== The input

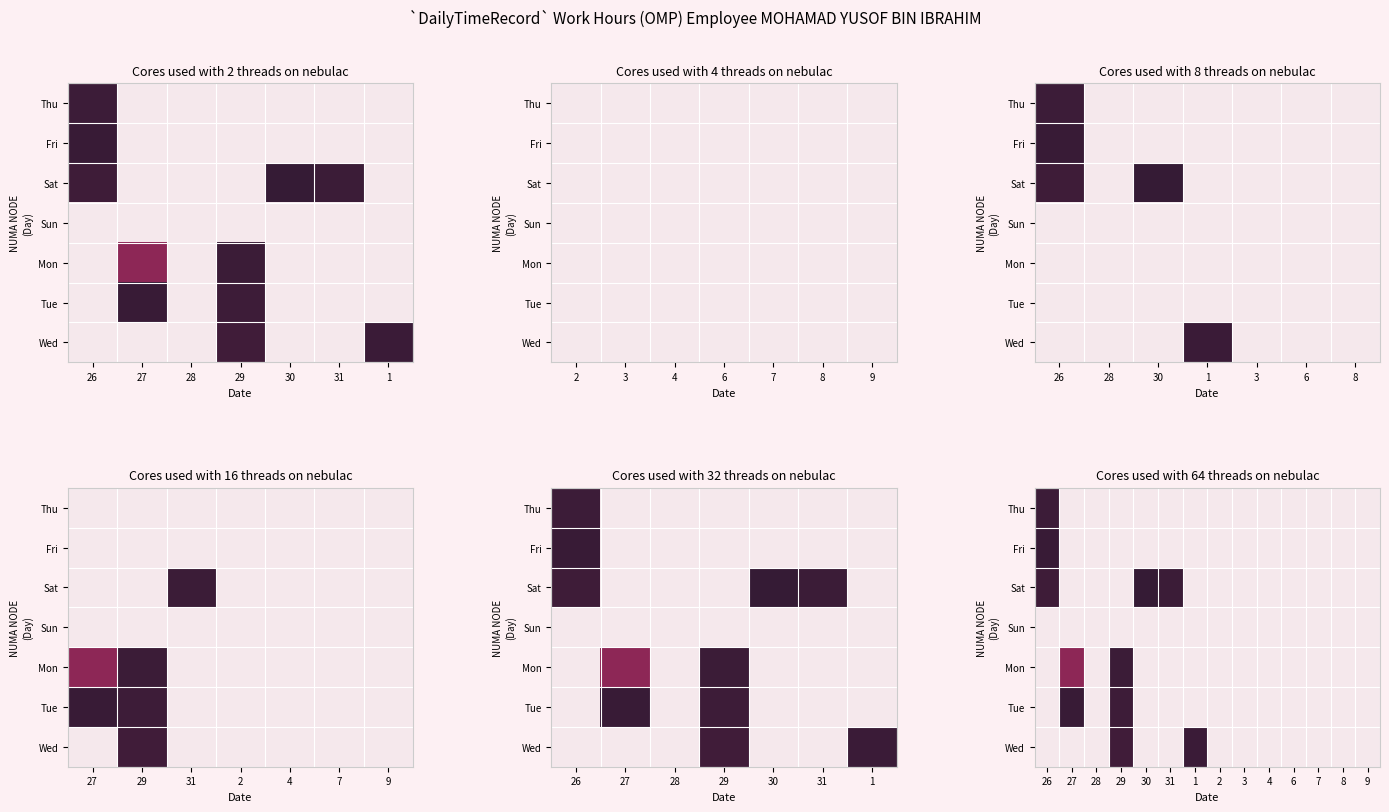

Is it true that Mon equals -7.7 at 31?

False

====
== The input

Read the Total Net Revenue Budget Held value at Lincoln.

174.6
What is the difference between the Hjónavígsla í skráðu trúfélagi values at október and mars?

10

====

▶ **Task brief**
Count the lines above that contain the word "Read". Reply with the number only.

▶ **Exercise answer**
1